Stirling numbers of the second kind give the number of ways to partition a set of $n$ objects into $k$ non-empty subsets. I wondered if it is instead possible to calculate the number of ways of partitioning a set of $n$ objects into $k$ non-empty subsets of even carnality only.
For example, for $\{x_1,x_2,x_3,x_4\}$ i.e. $n=4$ and $k=2$ there are $3$: $\{\{x_1,x_2\},\{x_3,x_4\}\}$, $\{\{x_1,x_3\},\{x_2,x_4\}\}$ and $\{\{x_1,x_4\},\{x_2,x_3\}\}$.
This question discusses a generating function for the number of partitions of a set into even classes, but without the restriction to $k$ subsets.
Best Answer
The number of ways to partition a set of size $n$ into $k$ even subsets is given by this formula: $$ n!\cdot [x^n]\frac1{k!}\left(\frac{e^x+e^{-x}}2-1\right)^k $$ Here, $[x^n]f(x)$ means the coefficient of $x^n$ in the power series $f(x)$.
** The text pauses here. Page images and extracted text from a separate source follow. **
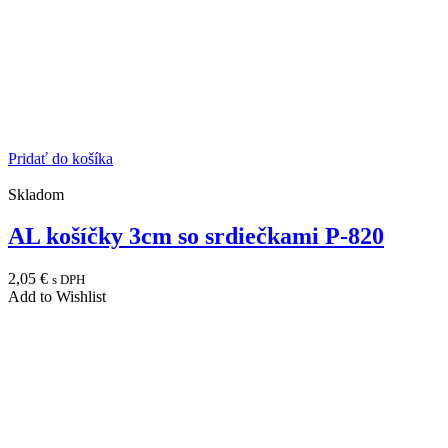
Pridať do košíka
Skladom
AL košíčky 3cm so srdiečkami P-820
2,05
€
s DPH
Add to Wishlist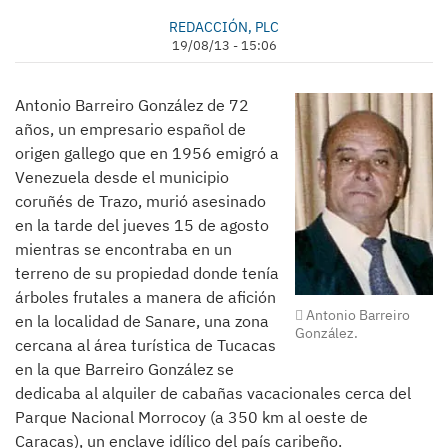
REDACCIÓN, PLC
19/08/13 - 15:06
Antonio Barreiro González de 72
años, un empresario español de
origen gallego que en 1956 emigró a
Venezuela desde el municipio
coruñés de Trazo, murió asesinado
en la tarde del jueves 15 de agosto
mientras se encontraba en un
terreno de su propiedad donde tenía
árboles frutales a manera de afición
Antonio Barreiro
en la localidad de Sanare, una zona
González.
cercana al área turística de Tucacas
en la que Barreiro González se
dedicaba al alquiler de cabañas vacacionales cerca del
Parque Nacional Morrocoy (a 350 km al oeste de
Caracas), un enclave idílico del país caribeño.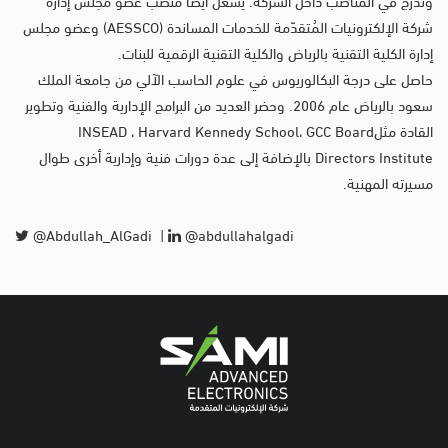
وتدرج في المناصب داخل الشركة. يشغل أيضاً منصب عضو مجلس إدارة
شركة الإلكترونيات المُتقدّمة للخدمات المساندة (AESSCO) وعضو مجلس
إدارة الكلية التقنية بالرياض والكلية التقنية الرقمية للبنات.
حاصل على درجة البكالوريوس في علوم الحاسب الآلي من جامعة الملك
سعود بالرياض عام 2006. وحضر العديد من البرامج الإدارية والفنية وتطوير
القادة مثلINSEAD ، Harvard Kennedy School، GCC Board
Directors Institute بالإضافة إلى عدة دورات فنية وإدارية أخرى طوال
مسيرته المهنية.
@Abdullah_AlGadi
|
@abdullahalgadi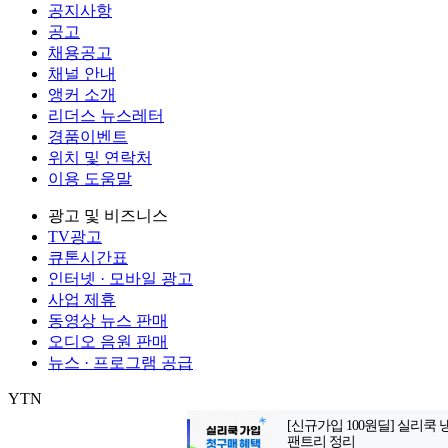
공지사항
공고
채용공고
채널 안내
앵커 소개
리더스 뉴스레터
경품이벤트
위치 및 연락처
이용 도움말
광고 및 비즈니스
TV광고
큐톤시간표
인터넷 · 모바일 광고
사업 제휴
동영상 뉴스 판매
오디오 음원 판매
뉴스 · 프로그램 공급
YTN
㈜와이티엔
서울특별시 마포구 상암산로 76 (상암동)
대표전화: 0
제호: YTN
서울특별시 마포구 상암산로 76 (상암동)
등록번호: 서울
This follows from the theory of exponential generating functions. The egf for a single non-empty, even subset is $\frac{e^x+e^{-x}}2-1=\cosh(x)-1$. Raising this to the $k$ gives the egf for an ordered sequence of $k$ disjoint subsets whose union is $\{1,\dots,n\}$, then dividing by $k!$ makes this an unordered partition.
This is analgous to the formula $$ S_2(n,k)={n\brace k}=n!\cdot [x^n] \frac1{k!}(e^x-1)^k $$ for the Stirling numbers of the second kind. Changing $e^x$ to $(e^x+e^{-x})/2$ has the effect of eliminating the option of odd subsets.